* **Passage for review**
────

Selected Skirmishes: Medical Malpractice
ClintonCare's Hypocritical Oath: First, do some harm.
I propose the following anti-crime program for America: federal funds for midnight basketball in Washington, D.C., eligibility limited to the White House gang-bangers who concocted the Clinton Health Care fiasco. Those Generation Xers have all that energy and nothing to do late at night but cook up predatory social welfare schemes. I say: Put 'em on the court and keep 'em off the computer terminals where they will do real harm, tearing up markets and destroying family-doctor relationships decades in the making. And, while you're at it, you might toss in a little supervisorial grant to me, Tom Hazlett. I could referee—it would give me a chance to blow the whistle on those neighborhood toughs.
Many accuse the Clintonites of concocting a hastily contrived, ill-thought-out health-reform plan. The naysayers simply fail to see its intricate logic. For instance, with all the unemployment the Plan would have wrought, queuing up in long lines at the doctor's office wouldn't have imposed much of a social cost. Jobless folks have time to kill. Now that's planning ahead.
Hillary's theory is that we are oppressed by drug companies and heartless insurance executives, and that her plan to shove everyone into regulated co-ops will allow us to bargain down the moneychangers with tough spending caps.
A second opinion is in order. Mine is this: The top-down approach to health care aims to control costs by reducing quality. The price controls, both implicit and explicit, are a scam.
One doesn't lower "costs" by giving a patient who is screaming for 100 ccs of Demerol two tablets of Tylenol instead. Tell the patient who's about to have a cold, shiny, stainless steel probe shoved up his digestive tract that the more accurate survey device, an MRI machine, is beyond his Alliance's global budgetary guidelines. Now, sir, bend over. This may be the one pain our president fails to feel.
I have lived in a Japanese hospital, survived on Japanese hospital food, and sampled their health-care system firsthand. They have their successes-that's—why I traveled there—but on average, there is no match: You'd rather get sick in America. And not just because we still speak English.
Having comparison shopped, I can vouch for it: The American system is outstanding. It is too damned expensive, and reforms that promote genuine competition (such as letting midwives deliver babies and nurses give physicals) would be superb. But exploding costs are tied directly to third-party payment systems, particularly the government's. Medicare/Medicaid expenses grow exponentially; the ballooning federal deficit is propelled by them. While private insurers are moving to HMOs and pre-paid plans that attempt to rationalize expenditures, I get just a bit itchy when I am told that the federal government has got a grand plan. Would you hire the architect who built the ramshackle hovel down the road?

────

* **Extracted entries**
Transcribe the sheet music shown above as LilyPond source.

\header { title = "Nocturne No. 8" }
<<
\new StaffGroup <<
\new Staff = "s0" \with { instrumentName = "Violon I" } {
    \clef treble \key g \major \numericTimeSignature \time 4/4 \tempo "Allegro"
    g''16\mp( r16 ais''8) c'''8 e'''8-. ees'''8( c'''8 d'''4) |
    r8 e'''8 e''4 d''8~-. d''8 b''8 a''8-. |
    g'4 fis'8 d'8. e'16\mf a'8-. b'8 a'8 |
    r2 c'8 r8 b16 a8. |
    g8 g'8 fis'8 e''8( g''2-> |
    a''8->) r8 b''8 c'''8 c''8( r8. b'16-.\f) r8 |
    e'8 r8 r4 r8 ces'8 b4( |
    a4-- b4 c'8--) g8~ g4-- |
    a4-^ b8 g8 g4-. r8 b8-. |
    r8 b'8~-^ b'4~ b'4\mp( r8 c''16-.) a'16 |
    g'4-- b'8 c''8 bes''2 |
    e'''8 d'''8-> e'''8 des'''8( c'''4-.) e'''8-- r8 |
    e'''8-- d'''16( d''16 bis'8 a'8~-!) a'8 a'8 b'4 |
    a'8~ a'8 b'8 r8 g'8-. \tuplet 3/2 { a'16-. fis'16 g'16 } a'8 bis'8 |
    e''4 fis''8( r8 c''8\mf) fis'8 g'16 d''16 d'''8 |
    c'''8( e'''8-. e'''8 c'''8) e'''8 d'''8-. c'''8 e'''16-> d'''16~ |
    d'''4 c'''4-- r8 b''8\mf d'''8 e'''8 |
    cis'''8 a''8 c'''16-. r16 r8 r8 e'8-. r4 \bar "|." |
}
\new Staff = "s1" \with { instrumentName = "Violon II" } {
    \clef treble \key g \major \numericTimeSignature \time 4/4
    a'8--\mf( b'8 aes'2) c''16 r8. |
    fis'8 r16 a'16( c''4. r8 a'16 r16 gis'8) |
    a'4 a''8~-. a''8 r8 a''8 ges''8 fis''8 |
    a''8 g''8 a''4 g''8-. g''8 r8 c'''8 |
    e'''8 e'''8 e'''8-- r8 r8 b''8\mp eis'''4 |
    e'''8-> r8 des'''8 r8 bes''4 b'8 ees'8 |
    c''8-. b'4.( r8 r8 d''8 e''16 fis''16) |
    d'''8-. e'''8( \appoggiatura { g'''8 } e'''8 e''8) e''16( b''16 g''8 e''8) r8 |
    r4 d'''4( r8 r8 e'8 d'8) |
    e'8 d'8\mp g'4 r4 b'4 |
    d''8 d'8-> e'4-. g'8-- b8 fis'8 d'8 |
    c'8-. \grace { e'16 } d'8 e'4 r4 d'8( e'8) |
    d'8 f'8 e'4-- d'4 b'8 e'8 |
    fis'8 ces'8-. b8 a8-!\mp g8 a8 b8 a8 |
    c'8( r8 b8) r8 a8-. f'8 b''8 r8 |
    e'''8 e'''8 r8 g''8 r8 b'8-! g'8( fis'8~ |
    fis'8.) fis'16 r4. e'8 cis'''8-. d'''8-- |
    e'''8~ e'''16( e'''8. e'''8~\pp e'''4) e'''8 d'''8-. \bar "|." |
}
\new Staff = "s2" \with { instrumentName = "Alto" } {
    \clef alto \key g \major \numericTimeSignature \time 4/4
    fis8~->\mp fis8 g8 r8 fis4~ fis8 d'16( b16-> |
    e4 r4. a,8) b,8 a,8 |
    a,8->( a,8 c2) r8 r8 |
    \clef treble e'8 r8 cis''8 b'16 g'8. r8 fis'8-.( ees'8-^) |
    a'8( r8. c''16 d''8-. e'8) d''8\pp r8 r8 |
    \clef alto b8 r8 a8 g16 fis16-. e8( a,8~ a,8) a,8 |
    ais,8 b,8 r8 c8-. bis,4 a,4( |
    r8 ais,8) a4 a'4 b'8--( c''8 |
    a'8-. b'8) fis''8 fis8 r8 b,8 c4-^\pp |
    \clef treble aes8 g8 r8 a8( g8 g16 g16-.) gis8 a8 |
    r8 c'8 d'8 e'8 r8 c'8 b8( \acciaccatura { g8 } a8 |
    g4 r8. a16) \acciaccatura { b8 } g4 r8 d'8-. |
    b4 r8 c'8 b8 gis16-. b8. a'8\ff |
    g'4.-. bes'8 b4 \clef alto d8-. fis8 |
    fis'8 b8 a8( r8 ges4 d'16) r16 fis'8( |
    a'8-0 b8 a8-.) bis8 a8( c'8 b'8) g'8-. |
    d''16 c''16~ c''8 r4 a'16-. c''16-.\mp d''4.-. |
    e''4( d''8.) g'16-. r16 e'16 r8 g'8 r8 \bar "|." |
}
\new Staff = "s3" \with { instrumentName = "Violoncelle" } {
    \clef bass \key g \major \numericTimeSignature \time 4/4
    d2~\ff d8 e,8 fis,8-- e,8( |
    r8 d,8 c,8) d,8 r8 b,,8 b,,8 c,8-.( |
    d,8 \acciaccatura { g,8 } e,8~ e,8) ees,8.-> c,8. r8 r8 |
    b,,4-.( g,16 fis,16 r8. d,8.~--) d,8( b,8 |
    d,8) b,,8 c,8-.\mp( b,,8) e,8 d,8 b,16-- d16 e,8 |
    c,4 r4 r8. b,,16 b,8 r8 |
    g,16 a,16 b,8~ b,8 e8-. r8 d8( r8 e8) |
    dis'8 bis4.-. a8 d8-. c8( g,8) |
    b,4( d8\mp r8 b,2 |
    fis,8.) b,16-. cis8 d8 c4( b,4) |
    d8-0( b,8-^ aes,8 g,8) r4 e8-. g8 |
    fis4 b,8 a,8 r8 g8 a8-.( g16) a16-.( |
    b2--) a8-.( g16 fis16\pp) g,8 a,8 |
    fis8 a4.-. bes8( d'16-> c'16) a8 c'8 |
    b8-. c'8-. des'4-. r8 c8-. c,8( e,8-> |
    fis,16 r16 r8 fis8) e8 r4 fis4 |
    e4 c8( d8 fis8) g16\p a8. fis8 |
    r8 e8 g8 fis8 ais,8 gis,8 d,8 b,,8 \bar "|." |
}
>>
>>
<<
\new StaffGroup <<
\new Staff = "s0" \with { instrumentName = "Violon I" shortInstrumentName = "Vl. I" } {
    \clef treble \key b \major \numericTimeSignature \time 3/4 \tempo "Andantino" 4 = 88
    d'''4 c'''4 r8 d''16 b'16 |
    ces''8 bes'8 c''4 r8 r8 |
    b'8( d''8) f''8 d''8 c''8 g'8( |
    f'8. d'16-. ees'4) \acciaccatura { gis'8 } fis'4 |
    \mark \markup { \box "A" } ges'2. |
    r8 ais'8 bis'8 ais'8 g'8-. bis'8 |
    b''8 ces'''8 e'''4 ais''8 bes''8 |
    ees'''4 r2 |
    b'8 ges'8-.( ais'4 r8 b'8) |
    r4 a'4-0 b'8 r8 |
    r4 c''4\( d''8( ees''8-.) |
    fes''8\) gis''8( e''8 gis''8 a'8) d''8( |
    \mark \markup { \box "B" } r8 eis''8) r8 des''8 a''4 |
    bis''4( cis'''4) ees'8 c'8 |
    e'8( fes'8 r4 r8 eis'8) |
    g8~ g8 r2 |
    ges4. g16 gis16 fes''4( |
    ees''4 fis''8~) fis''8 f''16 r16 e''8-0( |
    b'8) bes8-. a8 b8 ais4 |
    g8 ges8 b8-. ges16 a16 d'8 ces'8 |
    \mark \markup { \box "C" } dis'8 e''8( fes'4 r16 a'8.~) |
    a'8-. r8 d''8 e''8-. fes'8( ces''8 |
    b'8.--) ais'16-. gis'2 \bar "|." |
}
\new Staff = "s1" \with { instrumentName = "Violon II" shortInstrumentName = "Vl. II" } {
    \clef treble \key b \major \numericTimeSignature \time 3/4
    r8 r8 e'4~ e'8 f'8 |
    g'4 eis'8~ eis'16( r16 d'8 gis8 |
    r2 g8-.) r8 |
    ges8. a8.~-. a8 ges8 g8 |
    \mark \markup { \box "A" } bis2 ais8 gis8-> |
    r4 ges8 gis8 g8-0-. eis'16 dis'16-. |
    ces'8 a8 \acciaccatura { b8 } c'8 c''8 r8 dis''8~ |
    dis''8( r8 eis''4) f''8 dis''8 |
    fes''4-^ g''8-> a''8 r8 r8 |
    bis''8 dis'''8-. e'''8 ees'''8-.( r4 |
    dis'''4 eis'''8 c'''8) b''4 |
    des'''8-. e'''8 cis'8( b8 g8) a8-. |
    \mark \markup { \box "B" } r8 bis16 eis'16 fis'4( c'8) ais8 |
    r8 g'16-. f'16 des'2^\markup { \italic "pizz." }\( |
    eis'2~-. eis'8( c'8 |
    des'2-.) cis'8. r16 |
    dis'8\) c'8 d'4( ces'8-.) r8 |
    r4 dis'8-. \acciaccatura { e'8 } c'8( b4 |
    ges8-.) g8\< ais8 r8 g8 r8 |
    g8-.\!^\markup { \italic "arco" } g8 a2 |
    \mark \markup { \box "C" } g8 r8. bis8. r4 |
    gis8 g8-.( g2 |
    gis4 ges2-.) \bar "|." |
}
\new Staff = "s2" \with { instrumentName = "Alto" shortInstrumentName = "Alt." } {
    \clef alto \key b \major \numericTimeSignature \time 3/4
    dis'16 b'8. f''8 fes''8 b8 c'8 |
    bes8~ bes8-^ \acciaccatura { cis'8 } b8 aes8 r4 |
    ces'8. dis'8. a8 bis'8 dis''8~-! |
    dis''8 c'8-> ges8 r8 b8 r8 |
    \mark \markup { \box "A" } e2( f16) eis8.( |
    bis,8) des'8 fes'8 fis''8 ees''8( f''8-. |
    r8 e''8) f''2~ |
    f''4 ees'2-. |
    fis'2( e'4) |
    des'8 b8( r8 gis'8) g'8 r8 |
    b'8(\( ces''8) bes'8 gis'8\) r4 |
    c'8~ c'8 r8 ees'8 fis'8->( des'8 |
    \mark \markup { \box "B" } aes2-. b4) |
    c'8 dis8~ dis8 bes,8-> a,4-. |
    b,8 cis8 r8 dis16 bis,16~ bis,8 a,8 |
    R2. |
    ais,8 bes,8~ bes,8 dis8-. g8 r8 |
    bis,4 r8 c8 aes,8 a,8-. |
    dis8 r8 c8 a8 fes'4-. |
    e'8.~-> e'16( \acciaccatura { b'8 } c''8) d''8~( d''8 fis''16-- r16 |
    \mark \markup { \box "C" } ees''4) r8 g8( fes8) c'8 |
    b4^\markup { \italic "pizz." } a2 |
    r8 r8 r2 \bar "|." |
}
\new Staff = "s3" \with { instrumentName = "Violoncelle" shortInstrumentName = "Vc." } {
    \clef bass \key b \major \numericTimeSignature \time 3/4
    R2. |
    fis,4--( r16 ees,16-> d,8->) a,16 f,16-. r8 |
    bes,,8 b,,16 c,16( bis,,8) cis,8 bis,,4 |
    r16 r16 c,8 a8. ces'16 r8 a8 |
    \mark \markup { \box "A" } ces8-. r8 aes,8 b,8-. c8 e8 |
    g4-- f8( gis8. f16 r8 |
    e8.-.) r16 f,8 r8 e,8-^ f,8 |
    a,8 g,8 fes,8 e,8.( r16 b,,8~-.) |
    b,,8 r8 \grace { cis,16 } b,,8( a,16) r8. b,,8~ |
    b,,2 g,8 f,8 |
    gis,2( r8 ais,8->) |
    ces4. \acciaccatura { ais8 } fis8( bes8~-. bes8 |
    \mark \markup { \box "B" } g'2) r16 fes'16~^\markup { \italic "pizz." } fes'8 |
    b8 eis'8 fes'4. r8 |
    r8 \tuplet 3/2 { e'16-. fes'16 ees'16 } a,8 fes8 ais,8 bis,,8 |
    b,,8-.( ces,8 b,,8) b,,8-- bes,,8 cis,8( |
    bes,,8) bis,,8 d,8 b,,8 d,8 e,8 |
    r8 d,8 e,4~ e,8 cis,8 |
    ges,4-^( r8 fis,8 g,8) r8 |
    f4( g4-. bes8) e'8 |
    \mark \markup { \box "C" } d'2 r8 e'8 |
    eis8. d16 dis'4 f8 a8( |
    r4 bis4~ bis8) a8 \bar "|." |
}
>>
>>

────

* **The task**
In the opinion piece on the Clinton health plan, what does the writer say exploding health-care costs are tied directly to?

* **Task output**
Third-party payment systems, particularly the government's.